## How to complete this task
Would you retype the whole listing verbatim, keeping pictures out of it?

## Exercise inputs
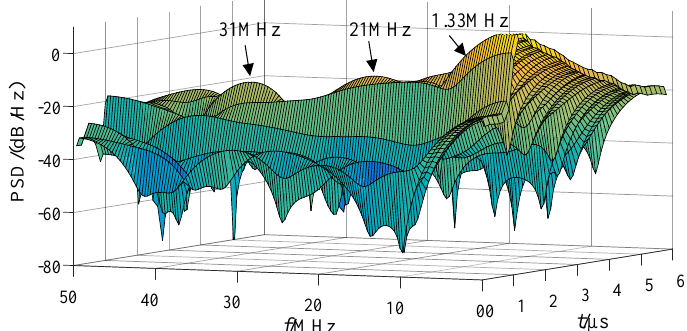
Figure 11. Synthetic magnetic field strength.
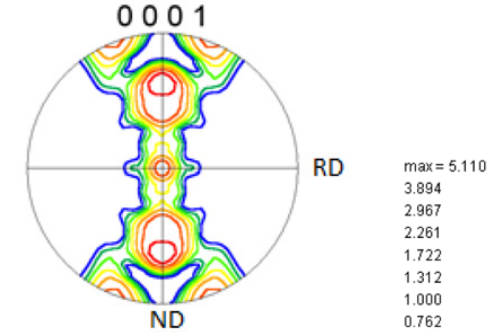
Fig. 1. Pole figure of initial texture of ZEK100 sheet.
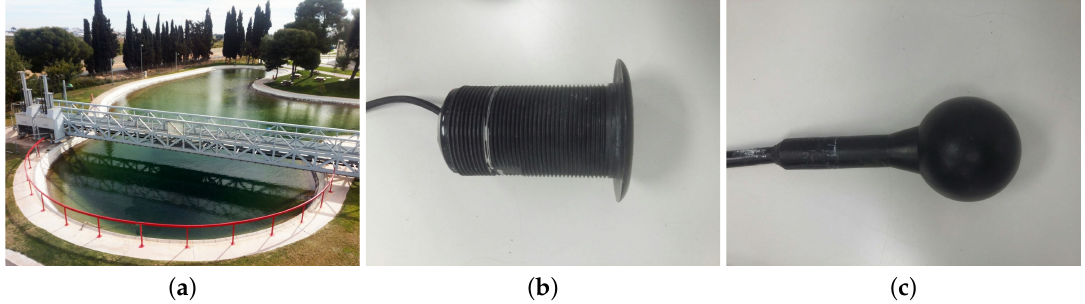
Figure 4. Location where the experimental measurements were made. ( a ) Lake; ( b ) Airmar P19 emitter; ( c ) ITC 1032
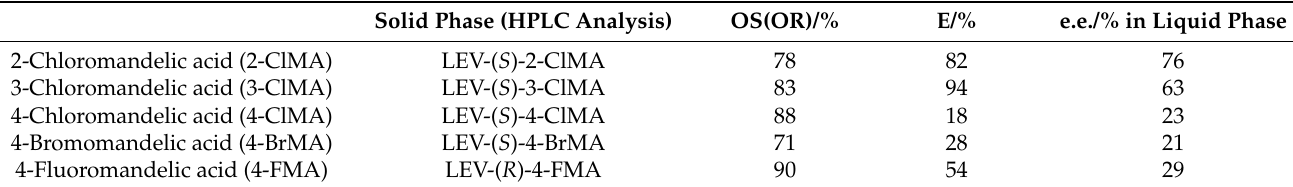
Table 1. Co-crystal resolution results of halogenated mandelic acids by LEV. Solid Phase (HPLC Analysis)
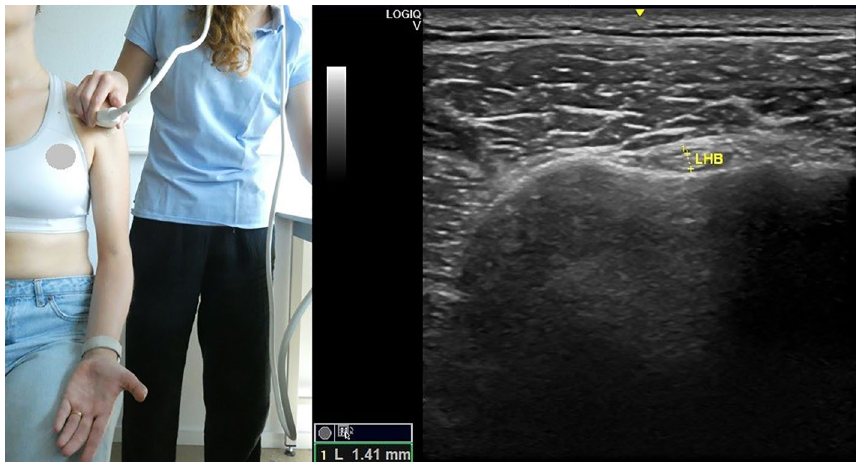
Figure 2. Left: position of the probe and of the subject during the measurement of the long head of the biceps tendon thickness; right: measurement of the long head of the biceps tendon thickness. Photo on the left side by Anthe Foubert.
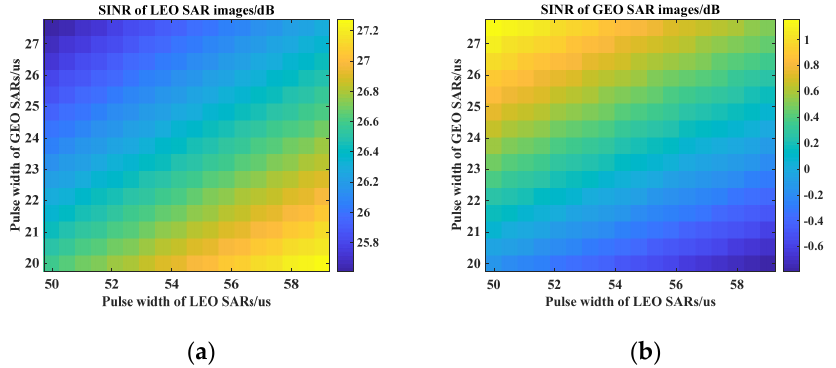
Figure 7. The relationship between bandwidth and SINR of LEO SARs and GEO SARs images in the presence of scattered wave RFI ( σ B = σ 0 ). The red line indicates that the LEO SAR has the same bandwidth as the GEO SAR, and the invalid value in the yellow box indicates the LEO SAR has the same FM rate as the GEO SAR; ( a ) the integration time is 0.5 s; ( b ) the integration time is 220 s.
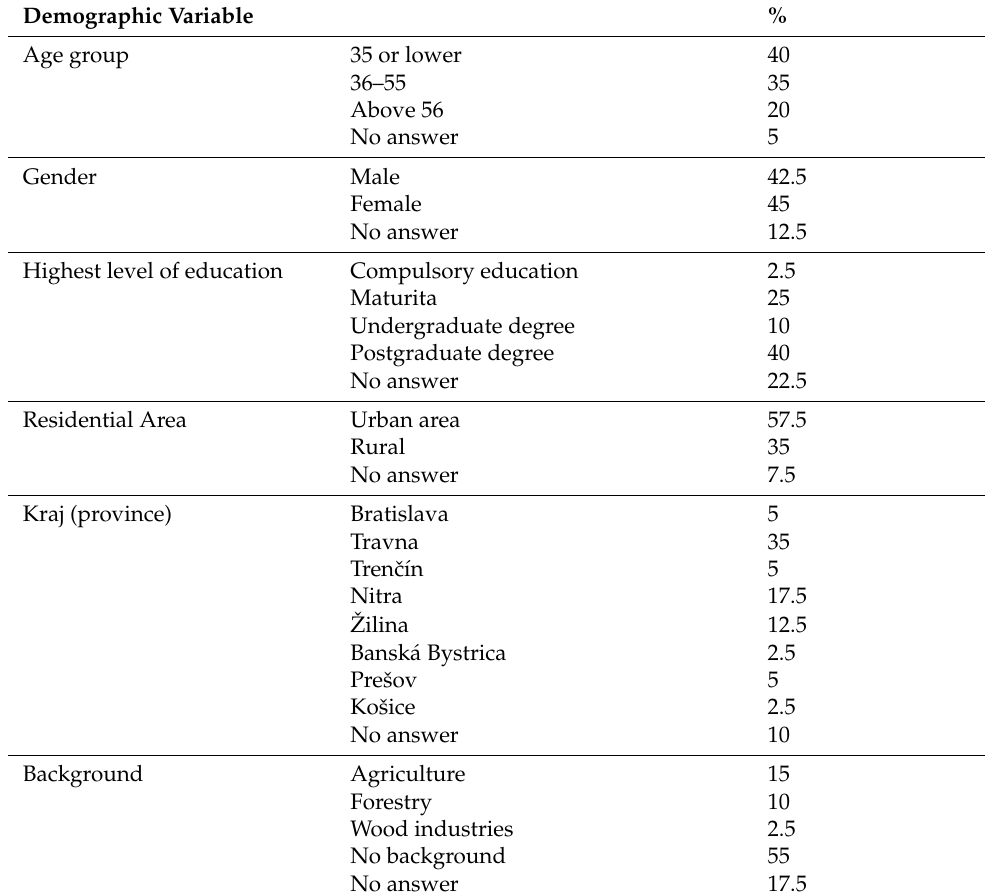
Table 1. Description of the sample (N =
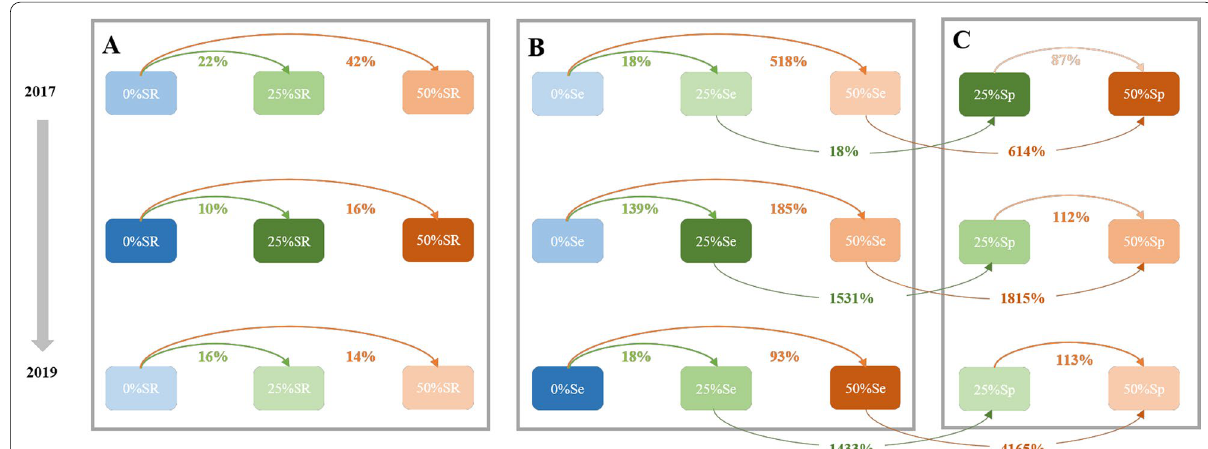
Fig. 7 Conceptual framework of the conclusion. Only results that differ between logging treatments are shown in this figure. A – C are the effects of logging intensity on the density of seed rain (SR), seedlings (Se) and sprouts (Sp), respectively. Blocks from top to bottom represent the different years after logging (from 2017 to 2019), and the color gradation of blocks from dark to light color indicates decreasing size of density in the same logging intensity treatment. The percent on pointers is a ratio between the density of seed rain/seedlings/sprouts in control (0% logging intensity), 25% logging intensity (25% of the basal area removal) and 50% logging intensity (50% of the basal area removal), and the proportional relationships between seedling and sprout density at the same logging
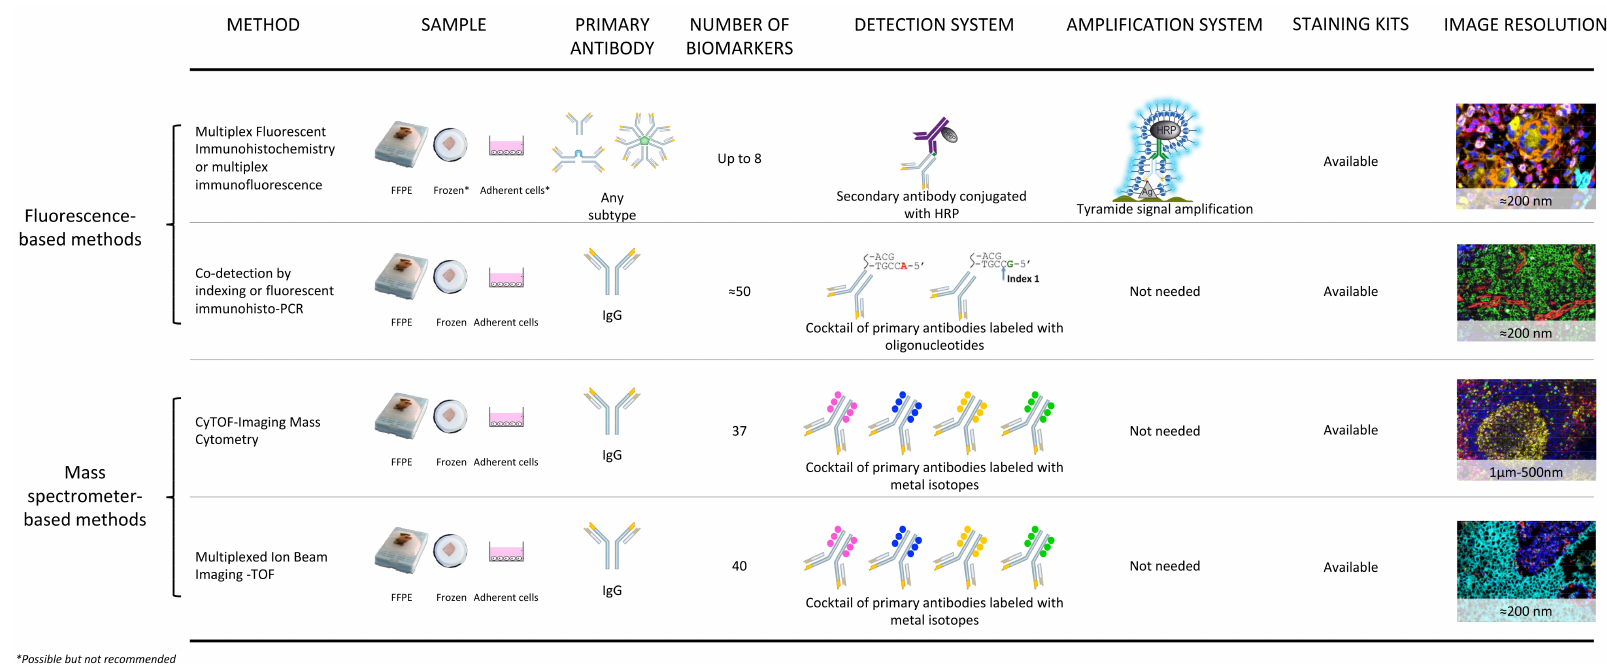
Figure 1. Technical comparison of fluorescent-based platforms and mass spectrometer-based platforms for digital image analysis. Digital image analysis for cancer research applications can be achieved with several methodologies. Some of them have advantages over others depending on the sample available, the specific antibodies against biological markers of interest, the detection system needed, and in some cases, the amplification of the signal for poorly expressed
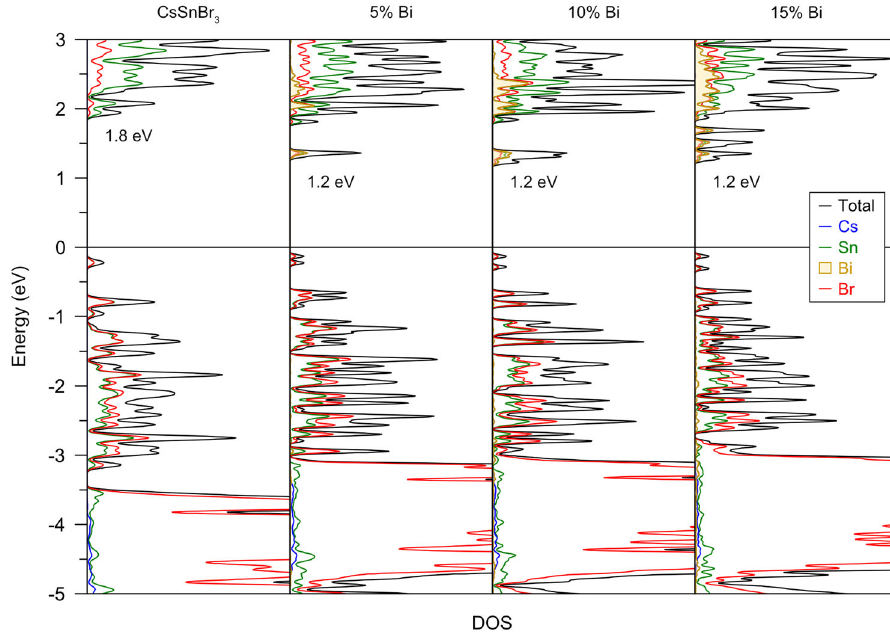
Fig. 5 Electronic property calculations. DOS curves for CsSnBr 3 and Bi-substituted models, from calculations using HSE06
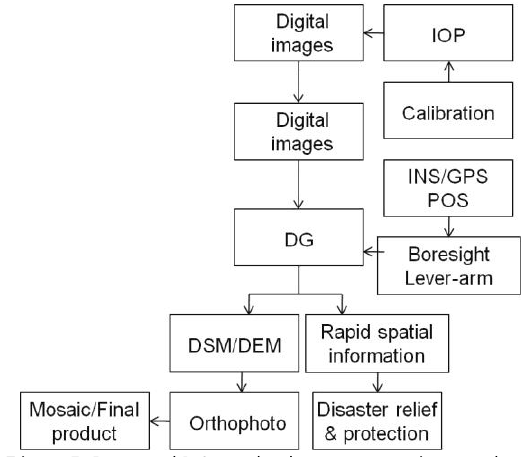
Figure 5. Proposed DG-ready photogrammetric procedure Integrated POS data processing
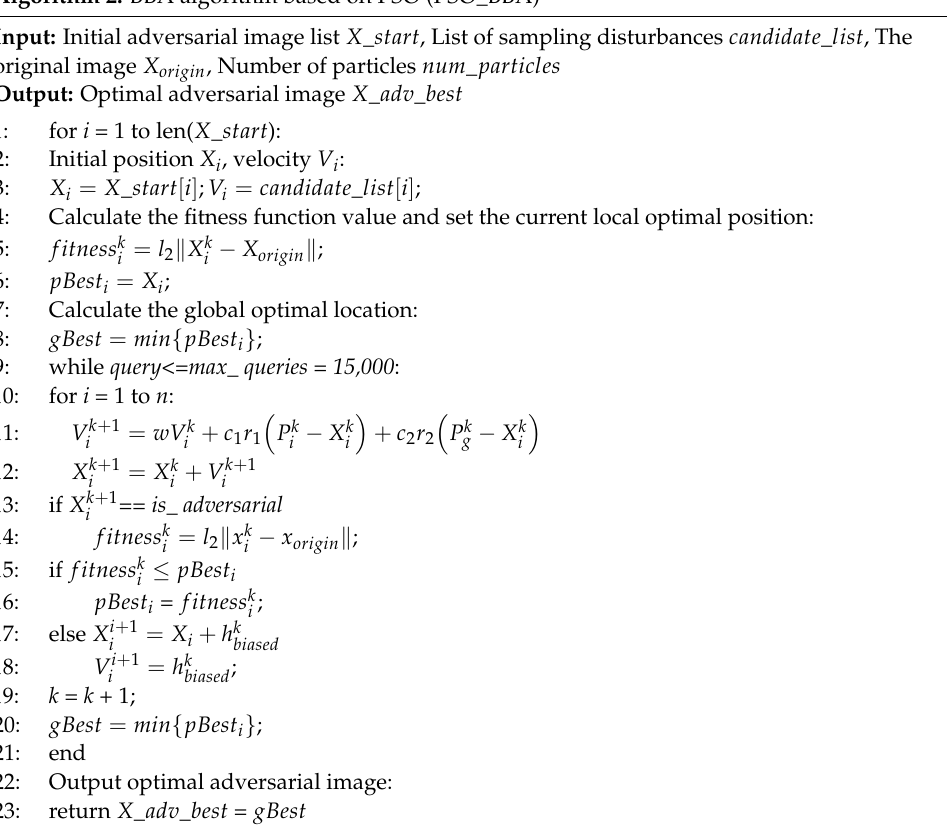
Algorithm 2. BBA algorithm based on PSO (PSO_BBA)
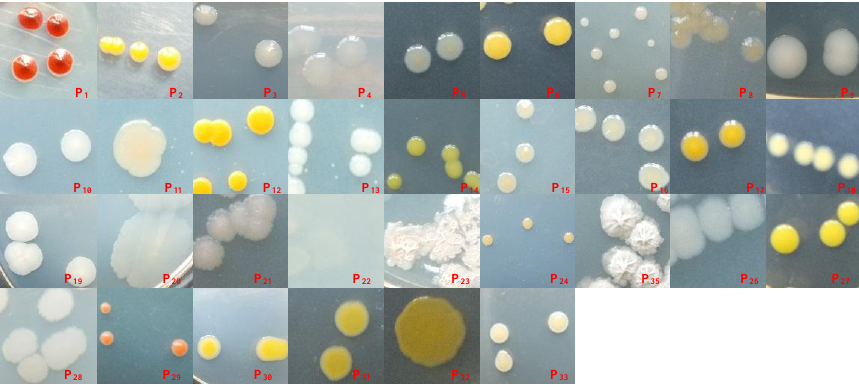
Figure 2. Photographs of colonies of 33 endophytic bacterial strains on Luria-Bertani medium plate.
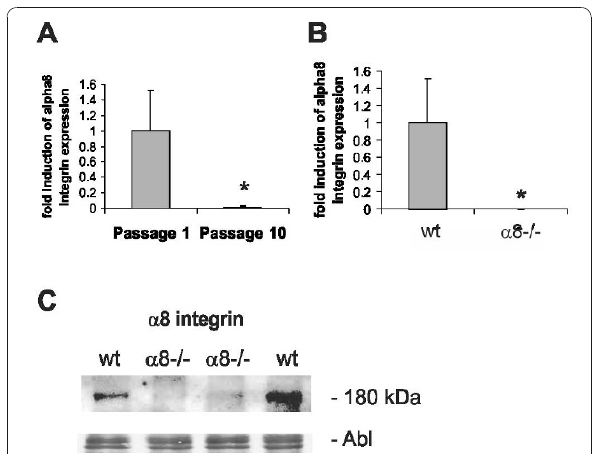
Figure 4 Expression of a 8 integrin in vascular smooth muscle cells . Real-time RT-PCR analysis of a 8 integrin expression in wild type (wt) vascular smooth muscle cells cultivated in passage 1 or 10 (A). Real-time RT-PCR analysis of a 8 integrin expression in freshly isolated wt and a 8-/- vascular smooth muscle cells (B). Western blot analysis of a 8 integrin expression in freshly isolated wt and a 8-/- vascular smooth muscle cells (C). Amido black (Abl) staining of the blot served as loading control. Results are representative for at least 3 similar experiments. Data are means ± sd. * p < 0.05 vs. freshly isolated cells or wt, of f-actin fibers was not different in a 8 integrin-deficient VSMCs compared to wild type VSMCs (Figure 5C and 5D) after 24 hours of attachment. Adherent a 8 integrin-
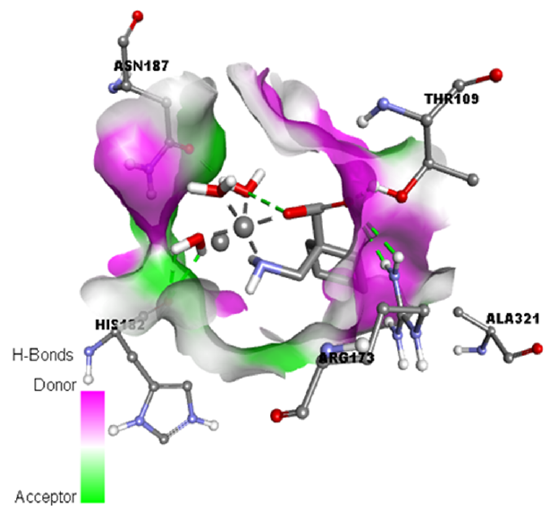
Figure 9. Representation of the hydrogen binding surface between the serotonin and metal complex [Cu(II)–(Gpn)].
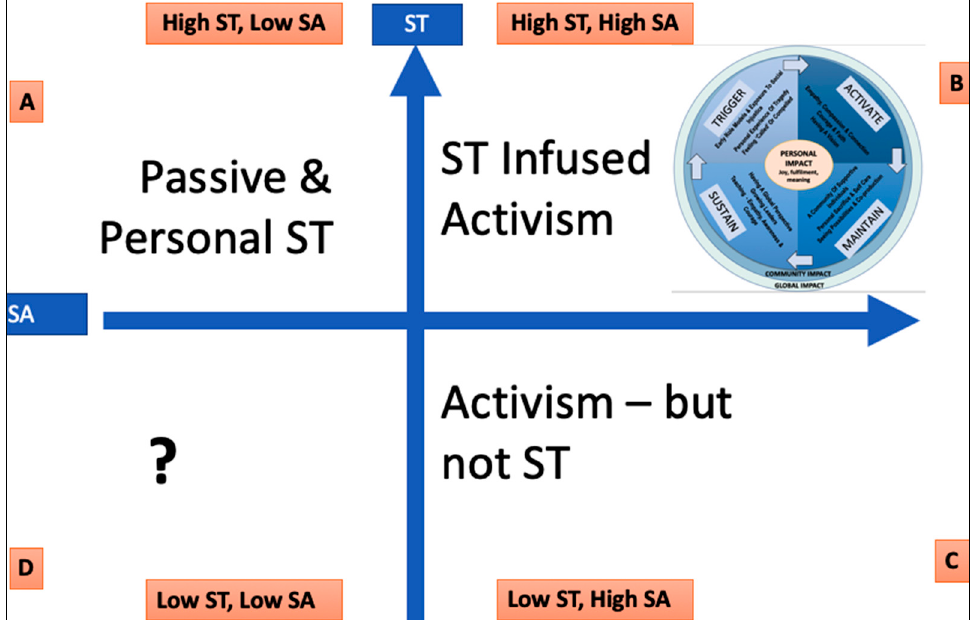
Figure 2. Self-transcendence + social-activism =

## Written response
Figure 11. Synthetic magnetic field strength.
Fig. 1. Pole figure of initial texture of ZEK100 sheet.
Figure 4. Location where the experimental measurements were made. ( a ) Lake; ( b ) Airmar P19 emitter; ( c ) ITC 1032
Table 1. Co-crystal resolution results of halogenated mandelic acids by LEV. Solid Phase (HPLC Analysis)
Figure 2. Left: position of the probe and of the subject during the measurement of the long head of the biceps tendon thickness; right: measurement of the long head of the biceps tendon thickness. Photo on the left side by Anthe Foubert.
Figure 7. The relationship between bandwidth and SINR of LEO SARs and GEO SARs images in the presence of scattered wave RFI ( σ B = σ 0 ). The red line indicates that the LEO SAR has the same bandwidth as the GEO SAR, and the invalid value in the yellow box indicates the LEO SAR has the same FM rate as the GEO SAR; ( a ) the integration time is 0.5 s; ( b ) the integration time is 220 s.
Table 1. Description of the sample (N =
Fig. 7 Conceptual framework of the conclusion. Only results that differ between logging treatments are shown in this figure. A – C are the effects of logging intensity on the density of seed rain (SR), seedlings (Se) and sprouts (Sp), respectively. Blocks from top to bottom represent the different years after logging (from 2017 to 2019), and the color gradation of blocks from dark to light color indicates decreasing size of density in the same logging intensity treatment. The percent on pointers is a ratio between the density of seed rain/seedlings/sprouts in control (0% logging intensity), 25% logging intensity (25% of the basal area removal) and 50% logging intensity (50% of the basal area removal), and the proportional relationships between seedling and sprout density at the same logging
Figure 1. Technical comparison of fluorescent-based platforms and mass spectrometer-based platforms for digital image analysis. Digital image analysis for cancer research applications can be achieved with several methodologies. Some of them have advantages over others depending on the sample available, the specific antibodies against biological markers of interest, the detection system needed, and in some cases, the amplification of the signal for poorly expressed
Fig. 5 Electronic property calculations. DOS curves for CsSnBr 3 and Bi-substituted models, from calculations using HSE06
Figure 5. Proposed DG-ready photogrammetric procedure Integrated POS data processing
Algorithm 2. BBA algorithm based on PSO (PSO_BBA)
Figure 2. Photographs of colonies of 33 endophytic bacterial strains on Luria-Bertani medium plate.
Figure 4 Expression of a 8 integrin in vascular smooth muscle cells . Real-time RT-PCR analysis of a 8 integrin expression in wild type (wt) vascular smooth muscle cells cultivated in passage 1 or 10 (A). Real-time RT-PCR analysis of a 8 integrin expression in freshly isolated wt and a 8-/- vascular smooth muscle cells (B). Western blot analysis of a 8 integrin expression in freshly isolated wt and a 8-/- vascular smooth muscle cells (C). Amido black (Abl) staining of the blot served as loading control. Results are representative for at least 3 similar experiments. Data are means ± sd. * p < 0.05 vs. freshly isolated cells or wt, of f-actin fibers was not different in a 8 integrin-deficient VSMCs compared to wild type VSMCs (Figure 5C and 5D) after 24 hours of attachment. Adherent a 8 integrin-
Figure 9. Representation of the hydrogen binding surface between the serotonin and metal complex [Cu(II)–(Gpn)].
Figure 2. Self-transcendence + social-activism =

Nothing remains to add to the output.